In this case there is no evidence that the defendant exposed his genital organs and the trial court therefore erred in denying the defendant’s motion to dismiss.3 See State v. Corbett, 307 N.C. 169, 182, 297 S.E.2d 553, 562 (1982) (action must be dismissed if State does not present substantial evidence of each element of crime).

Reversed.

Judge JOHN concurs. Judge WALKER dissents with separate opinion.

. We note that the dissent relies on N.C. Gen. Stat. §§ 14-190.13 and -202.10 to “establish that our legislature intended to include buttocks as a ‘private part.’ ” Those statutes, however, are unrelated to the matter addressed in section 14-190.9 and thus are not appropriately used to establish the meaning of “private parts,” a phrase unique to section 14-190.9. See Carver v.
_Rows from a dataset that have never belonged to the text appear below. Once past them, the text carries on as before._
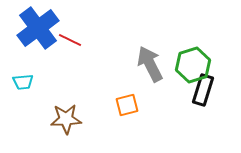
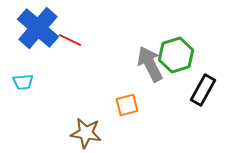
blue cross: rotated 12 degrees counterclockwise
green hexagon: moved 17 px left, 10 px up
black rectangle: rotated 12 degrees clockwise
brown star: moved 20 px right, 14 px down; rotated 12 degrees clockwise
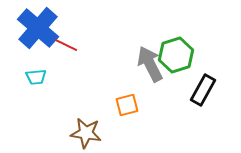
red line: moved 4 px left, 5 px down
cyan trapezoid: moved 13 px right, 5 px up
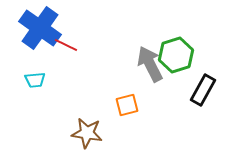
blue cross: moved 2 px right; rotated 6 degrees counterclockwise
cyan trapezoid: moved 1 px left, 3 px down
brown star: moved 1 px right
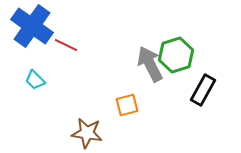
blue cross: moved 8 px left, 2 px up
cyan trapezoid: rotated 50 degrees clockwise
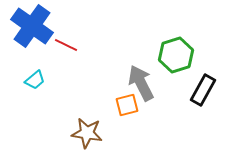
gray arrow: moved 9 px left, 19 px down
cyan trapezoid: rotated 85 degrees counterclockwise
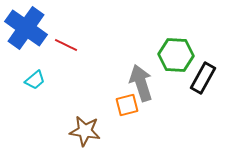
blue cross: moved 6 px left, 2 px down
green hexagon: rotated 20 degrees clockwise
gray arrow: rotated 9 degrees clockwise
black rectangle: moved 12 px up
brown star: moved 2 px left, 2 px up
Carver, 310 N.C. 669, 674, 314 S.E.2d 739, 742 (1984) (only statutes applicable to the same matter are “construed together in order to ascertain legislative intent”). The enactment of sections 14-190.13 and -202.10, occurring subsequent to the enactment of section 14-190.9, does reveal, however, a deliberate choice by the legislature to avoid using the phrase “private parts” in the more recent statutes while retaining it in the earlier statute. Its retention in section 14-190.9 is particularly significant in the face of this Court’s decision in Jones because it reflects a satisfaction with that Court’s definition of “private parts” as a person’s “genital organs.” See Anderson v. Baccus, 109 N.C. App. 16, 22, 426 S.E.2d 105, 108 (1993) (“where [legislature] chooses not to amend a statutory provision that has been interpreted in a specific ... way by our courts, we may assume that it is satisfied with that interpretation”), aff’d in part and rev’d in part on other grounds, 335 N.C. 526, 439 S.E.2d 136 (1994).

. Dictionaries may be used to determine the natural and ordinary meaning of words used in statutes. State v. Martin, 7 N.C. App. 532, 533, 173 S.E.2d 47, 48 (1970). Dictionaries define “private parts” to be a person’s genitals. See American Heritage Dictionary 986 (2d college ed. 1982); Bernard S. Maloy, M.D., Medical Dictionary for Lawyers 467 (1951); XII Oxford English Dictionary 516 (2d ed. 1989).

. Although the issue is not presented in this case, defendant’s conduct may well be in violation of the common law crimes of breach of the peace and/or the creation of a public, nuisance. See State v. Everhardt, 203 N.C. 610, 617, 166 S.E. 738, 741-42 (1932) (common law public nuisance); State v. Mobley, 240 N.C. 476, 482, 83 S.E.2d 100, 104 (1954) (common law breach of the peace); John Snyder, North Carolina Elements of Criminal Offenses 207 (5th ed. 1994) (exposure of a person’s buttocks “probably constitutes a breach of peace or public nuisance”).